# [Exercise goal]
Print the records below exactly, from the line containing "ring pip: (195, 208)" down to the line containing "index mcp: (51, 329)", both lines included, and omit every picture.

# [Exercise data]
_ _ _ _ _

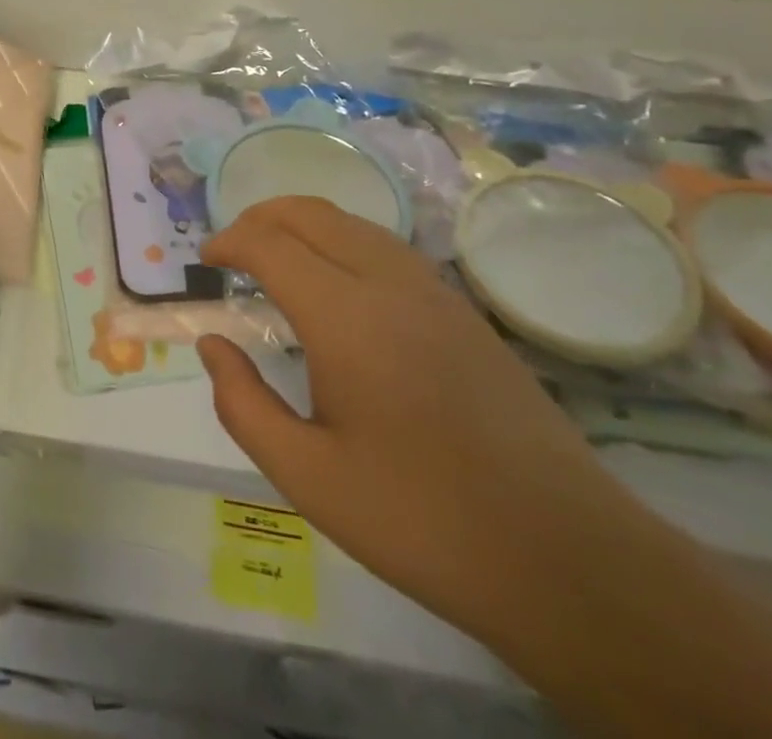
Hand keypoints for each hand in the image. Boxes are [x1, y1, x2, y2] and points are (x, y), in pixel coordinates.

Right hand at [197, 197, 646, 636]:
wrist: (565, 557)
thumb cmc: (421, 520)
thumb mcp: (308, 477)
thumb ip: (244, 404)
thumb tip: (213, 345)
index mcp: (345, 317)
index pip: (270, 244)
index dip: (229, 242)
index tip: (206, 263)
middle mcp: (388, 283)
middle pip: (311, 213)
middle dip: (261, 217)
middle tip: (232, 251)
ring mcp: (433, 291)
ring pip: (353, 223)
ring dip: (304, 225)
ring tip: (276, 259)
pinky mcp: (463, 311)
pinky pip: (387, 247)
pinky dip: (343, 241)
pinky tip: (339, 286)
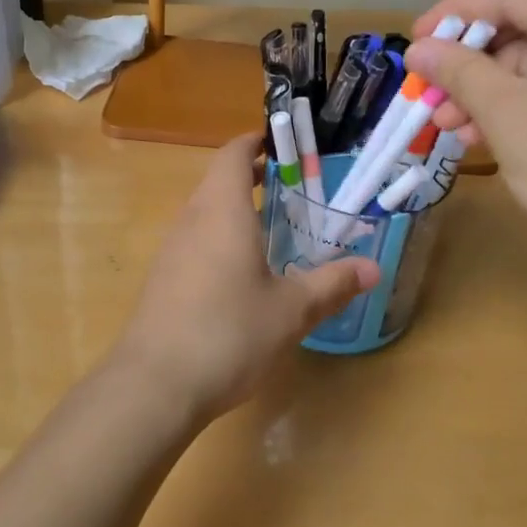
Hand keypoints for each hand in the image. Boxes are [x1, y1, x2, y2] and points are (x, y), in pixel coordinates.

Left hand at [108, 135, 379, 424]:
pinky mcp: (162, 279)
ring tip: (273, 228)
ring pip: (204, 212)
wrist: (154, 385)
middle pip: (217, 181)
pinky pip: (194, 241)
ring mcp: (171, 250)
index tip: (283, 144)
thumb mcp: (291, 311)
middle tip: (292, 188)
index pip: (233, 154)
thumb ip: (332, 284)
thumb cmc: (228, 333)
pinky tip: (241, 274)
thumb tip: (372, 268)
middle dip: (252, 177)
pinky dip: (220, 238)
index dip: (255, 141)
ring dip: (235, 210)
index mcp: (221, 211)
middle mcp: (191, 220)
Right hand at [405, 0, 526, 277]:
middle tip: (432, 101)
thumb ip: (458, 72)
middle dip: (469, 64)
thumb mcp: (504, 113)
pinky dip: (522, 110)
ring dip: (489, 93)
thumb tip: (419, 48)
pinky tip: (493, 142)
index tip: (417, 43)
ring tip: (453, 132)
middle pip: (524, 29)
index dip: (455, 12)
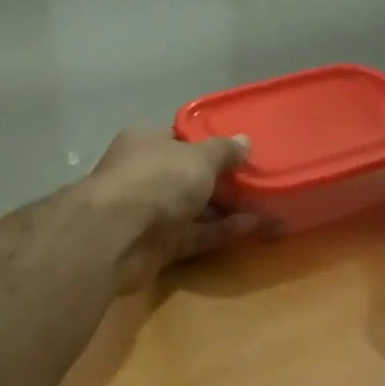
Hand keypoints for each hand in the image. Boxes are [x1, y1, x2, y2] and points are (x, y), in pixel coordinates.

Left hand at [81, 127, 258, 289]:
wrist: (115, 236)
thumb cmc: (157, 180)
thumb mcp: (199, 157)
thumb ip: (224, 151)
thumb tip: (244, 141)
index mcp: (147, 143)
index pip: (181, 139)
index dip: (210, 144)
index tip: (241, 151)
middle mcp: (146, 175)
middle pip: (189, 176)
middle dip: (224, 180)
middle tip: (262, 180)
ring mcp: (150, 212)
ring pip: (195, 208)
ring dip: (228, 208)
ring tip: (269, 205)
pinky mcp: (158, 246)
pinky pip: (196, 235)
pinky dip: (222, 231)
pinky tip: (255, 227)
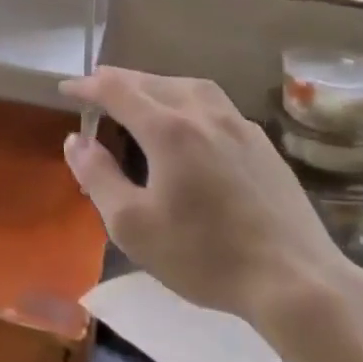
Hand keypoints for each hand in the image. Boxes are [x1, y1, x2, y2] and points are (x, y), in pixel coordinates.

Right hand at [60, 67, 357, 335]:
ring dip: (155, 85)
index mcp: (168, 128)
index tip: (65, 89)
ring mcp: (238, 124)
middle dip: (118, 82)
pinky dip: (186, 100)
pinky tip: (188, 124)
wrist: (297, 281)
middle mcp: (203, 112)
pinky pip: (213, 104)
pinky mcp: (261, 143)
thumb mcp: (133, 225)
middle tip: (95, 90)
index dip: (87, 86)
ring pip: (187, 86)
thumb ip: (97, 176)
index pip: (116, 90)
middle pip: (151, 81)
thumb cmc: (205, 255)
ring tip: (140, 98)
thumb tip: (75, 141)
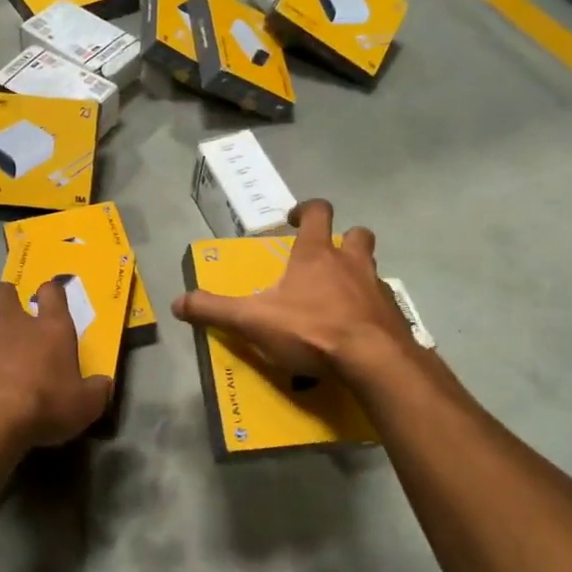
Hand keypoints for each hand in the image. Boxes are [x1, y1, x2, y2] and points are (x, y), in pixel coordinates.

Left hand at [0, 281, 112, 448]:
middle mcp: (14, 324)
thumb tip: (104, 384)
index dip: (51, 291)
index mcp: (51, 329)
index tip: (50, 296)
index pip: (52, 293)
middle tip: (5, 310)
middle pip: (2, 290)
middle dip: (2, 295)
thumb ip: (96, 391)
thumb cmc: (45, 407)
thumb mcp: (85, 406)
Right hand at [173, 199, 413, 380]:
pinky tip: (357, 330)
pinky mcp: (393, 316)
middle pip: (357, 235)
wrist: (373, 360)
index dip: (307, 210)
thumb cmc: (311, 329)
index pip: (318, 213)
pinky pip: (382, 304)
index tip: (294, 219)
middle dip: (343, 238)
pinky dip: (370, 310)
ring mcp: (377, 288)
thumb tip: (177, 303)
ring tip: (339, 297)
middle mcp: (351, 262)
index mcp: (317, 254)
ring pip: (372, 269)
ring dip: (357, 274)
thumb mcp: (253, 320)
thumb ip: (214, 309)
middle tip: (325, 257)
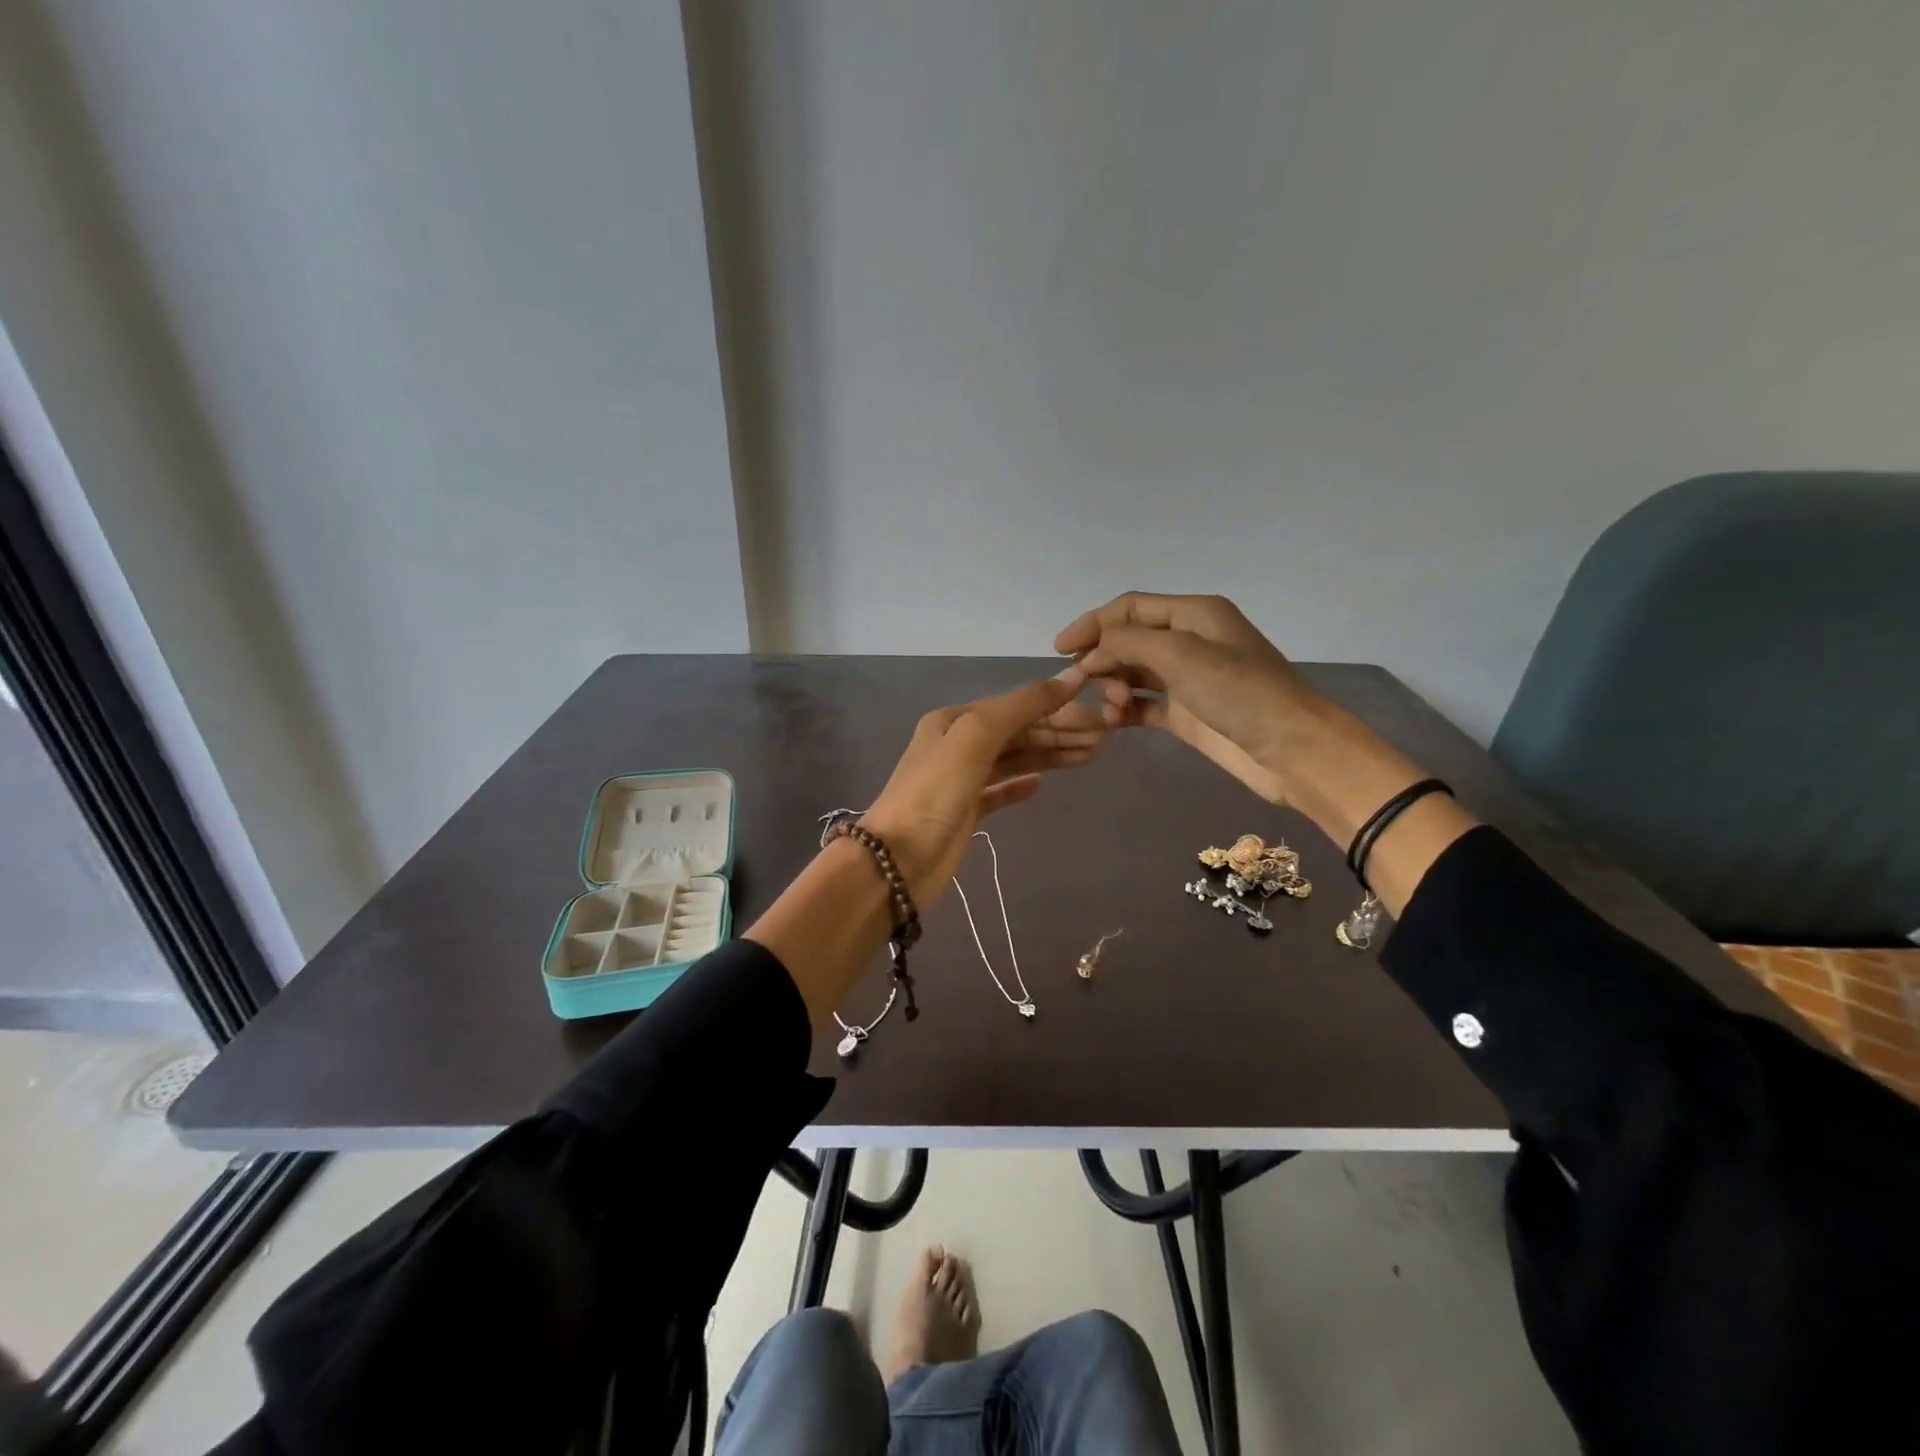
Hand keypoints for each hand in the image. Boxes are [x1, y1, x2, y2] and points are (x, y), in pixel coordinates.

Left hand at [859, 670, 1104, 902]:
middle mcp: (956, 744)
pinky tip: (1041, 785)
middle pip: (1017, 732)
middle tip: (1103, 738)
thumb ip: (1021, 707)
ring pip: (1013, 760)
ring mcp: (960, 780)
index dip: (1056, 709)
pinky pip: (999, 791)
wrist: (897, 861)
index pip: (1015, 707)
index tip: (1098, 716)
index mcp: (953, 720)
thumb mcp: (976, 738)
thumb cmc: (935, 793)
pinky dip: (1020, 785)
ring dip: (1049, 755)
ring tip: (1090, 756)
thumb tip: (1069, 678)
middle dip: (1059, 732)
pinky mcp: (965, 813)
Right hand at [1054, 592, 1313, 802]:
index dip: (1092, 623)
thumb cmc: (1239, 692)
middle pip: (1129, 640)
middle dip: (1103, 659)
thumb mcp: (1180, 654)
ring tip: (1113, 708)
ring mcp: (1188, 680)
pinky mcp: (1188, 715)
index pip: (1129, 608)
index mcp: (1193, 614)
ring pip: (1133, 673)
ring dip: (1113, 687)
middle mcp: (1189, 641)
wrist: (1291, 749)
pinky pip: (1144, 705)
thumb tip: (1090, 652)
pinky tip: (1112, 723)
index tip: (1060, 649)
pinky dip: (1125, 711)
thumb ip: (1127, 643)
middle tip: (1087, 685)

_ _ _ _ _

# [Answer section]
ring pip: (195, 208)
ring dip: (228, 208)
ring tip: (269, 205)
pinky mcp: (158, 246)
pinky pip: (196, 235)
pinky dip: (222, 231)
pinky tip: (255, 227)
Hand keypoints for each hand in the image. Boxes are [x1, y1, x2, y2] and points are (x, y), in pixel coordinates.

Right hand at [60, 67, 357, 335]:
ring dip: (155, 85)
index mcp: (168, 128)
index tip: (65, 89)
ring mcp: (238, 124)
middle dip: (118, 82)
pinky dip: (186, 100)
pinky tip: (188, 124)
wrist: (297, 281)
middle mcp: (203, 112)
pinky pip: (213, 104)
pinky mcp: (261, 143)
thumb mcp: (133, 225)
middle tip: (95, 90)
index dip: (87, 86)
ring pip: (187, 86)
thumb ip: (97, 176)
index pip: (116, 90)
middle pip: (151, 81)
thumb cmc: (205, 255)
ring tip: (140, 98)
thumb tip: (75, 141)
Hand keypoints for each hand in the image. Boxes are [x1, y1, x2, y2] and points are (x, y), in pixel coordinates.

Left hand at [0, 281, 112, 448]:
middle mcp: (14, 324)
thumb tip: (104, 384)
index dip: (51, 291)
index mcp: (51, 329)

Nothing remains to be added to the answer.